It's perhaps hard for those outside Canada to understand just how big the band are there. They are known as the most Canadian band in the world. They are simply a part of the national identity.

Look at the picture of Kingston's Springer Market square on Saturday night and it starts to make sense.

Nine number one albums in Canada, 14 Juno awards (Canada's tribute to its musicians) and this final 15-concert Man Machine Poem tour to say farewell.

Kingston had declared Saturday The Tragically Hip Day.

#Canadaisclosed was the mantra, as was "Hip Night in Canada" and, of course, #InGordWeTrust.

At how many concerts will the audience rise from their seats to sing a spontaneous version of the national anthem before the band start?

And the concert itself? A three-hour set spanning some three decades of music-making and cramming in crowd favourites such as Nautical Disaster, New Orleans is Sinking, Bobcaygeon and the final hurrah of Ahead by a Century.

A denim jacket-clad Prime Minister Justin Trudeau was there. Gord was not about to miss the opportunity to get his message across, urging the PM to address the historical mistreatment of indigenous people.

But he also said Mr Trudeau was "going to take us where we need to go".

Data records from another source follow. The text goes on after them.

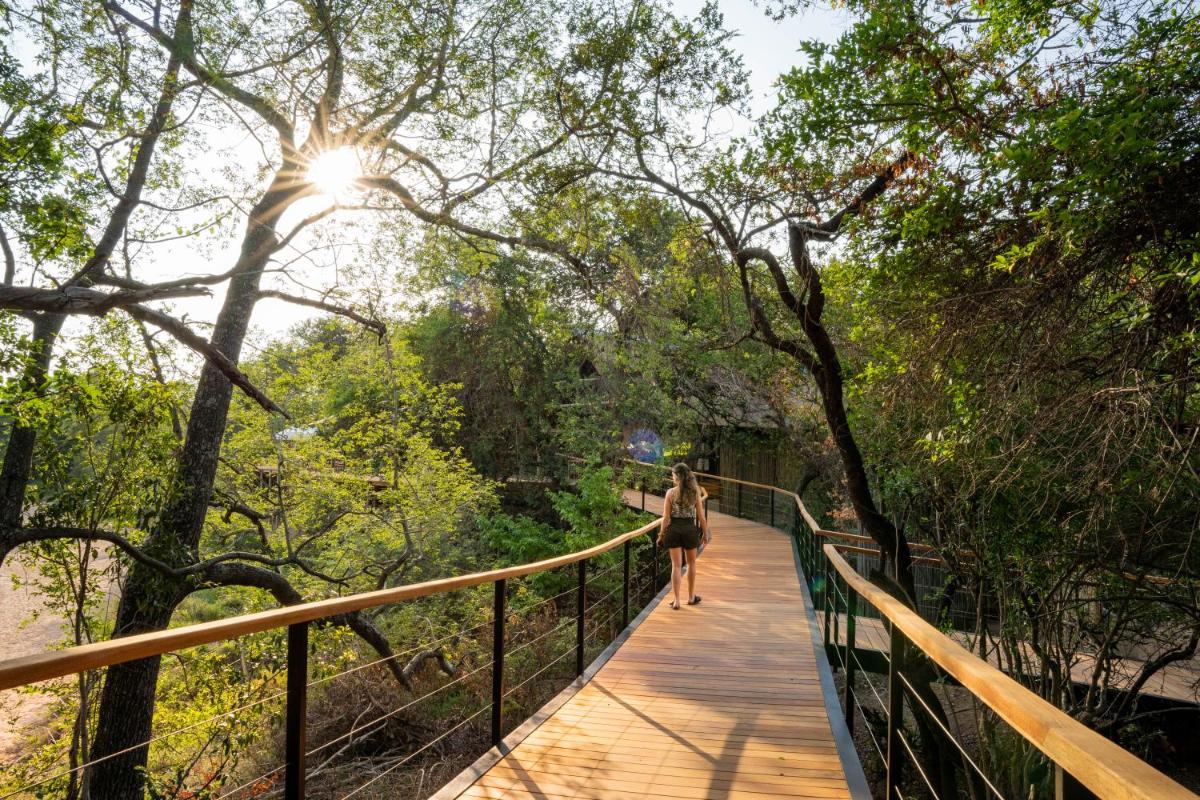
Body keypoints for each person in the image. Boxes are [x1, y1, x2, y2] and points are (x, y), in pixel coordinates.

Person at [658, 462, 712, 609]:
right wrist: (705, 533)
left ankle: (676, 601)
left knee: (676, 566)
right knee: (691, 564)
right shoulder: (695, 492)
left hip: (673, 530)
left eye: (673, 475)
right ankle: (690, 597)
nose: (672, 477)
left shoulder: (670, 493)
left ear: (678, 476)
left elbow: (666, 517)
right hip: (689, 530)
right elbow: (701, 517)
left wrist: (661, 535)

image captionWith the Olympics sidelined, a CBC operative realises the futility of his task

The fans also hung on every word of Gord, who provided his traditional cultural and social commentary.

In the end he kept it simple. After an "unchartered" third encore, it was an emotional and brief "thank you for that".

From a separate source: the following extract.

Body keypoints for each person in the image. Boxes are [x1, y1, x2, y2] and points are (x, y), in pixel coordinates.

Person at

Arm in arm, Downie, Rob Baker, Paul Langlois, Gord Sinclair and Johnny Fay walked off for the last time.

One concert-goer, probably speaking for many, said the band had provided a "soundtrack of our lives".

And CBC eventually went back to the Olympics... but even then it managed to post a montage video of athletes battling away to the sound of The Hip's track Three Pistols.